Extracted data:
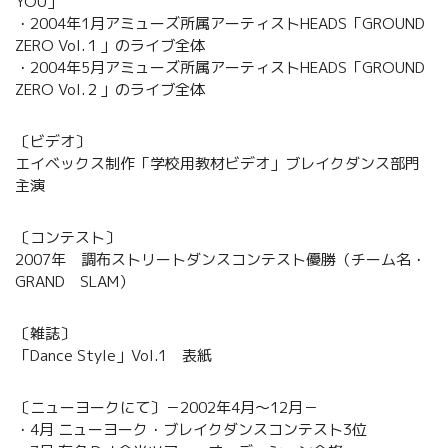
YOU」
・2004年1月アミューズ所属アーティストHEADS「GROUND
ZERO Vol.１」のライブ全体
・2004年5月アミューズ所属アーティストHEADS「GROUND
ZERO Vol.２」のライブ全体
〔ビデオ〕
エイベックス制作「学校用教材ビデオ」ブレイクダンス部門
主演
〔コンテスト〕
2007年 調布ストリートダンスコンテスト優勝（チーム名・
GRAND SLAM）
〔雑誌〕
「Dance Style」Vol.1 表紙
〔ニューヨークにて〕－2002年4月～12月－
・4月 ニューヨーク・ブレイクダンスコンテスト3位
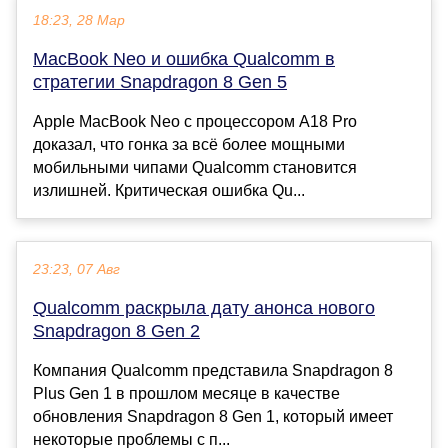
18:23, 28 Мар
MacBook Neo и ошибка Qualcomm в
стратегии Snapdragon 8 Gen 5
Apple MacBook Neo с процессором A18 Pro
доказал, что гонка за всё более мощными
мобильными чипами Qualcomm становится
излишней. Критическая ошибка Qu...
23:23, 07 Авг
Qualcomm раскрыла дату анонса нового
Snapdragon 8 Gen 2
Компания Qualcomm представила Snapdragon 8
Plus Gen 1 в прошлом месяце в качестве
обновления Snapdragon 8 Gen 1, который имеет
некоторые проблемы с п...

• [Task description] Reproduce every line of the data above word for word, omitting the pictures.

• [Problem solution]
YOU」
・2004年1月アミューズ所属アーティストHEADS「GROUND
ZERO Vol.１」のライブ全体
・2004年5月アミューズ所属アーティストHEADS「GROUND
ZERO Vol.２」のライブ全体
〔ビデオ〕
エイベックス制作「学校用教材ビデオ」ブレイクダンス部門
主演
〔コンテスト〕
2007年 調布ストリートダンスコンテスト優勝（チーム名・
GRAND SLAM）
〔雑誌〕
「Dance Style」Vol.1 表紙
〔ニューヨークにて〕－2002年4月～12月－
・4月 ニューヨーク・ブレイクダンスコンテスト3位
18:23, 28 Мар
MacBook Neo и ошибка Qualcomm в
стратегии Snapdragon 8 Gen 5
Apple MacBook Neo с процессором A18 Pro
доказал, что гонка за всё более мощными
мобильными чипами Qualcomm становится
излишней. Критическая ошибка Qu...
23:23, 07 Авг
Qualcomm раскрыла дату анонса нового
Snapdragon 8 Gen 2
Компания Qualcomm представила Snapdragon 8
Plus Gen 1 в прошлом месяце в качестве
обновления Snapdragon 8 Gen 1, который имеет
некоторые проблемы с п...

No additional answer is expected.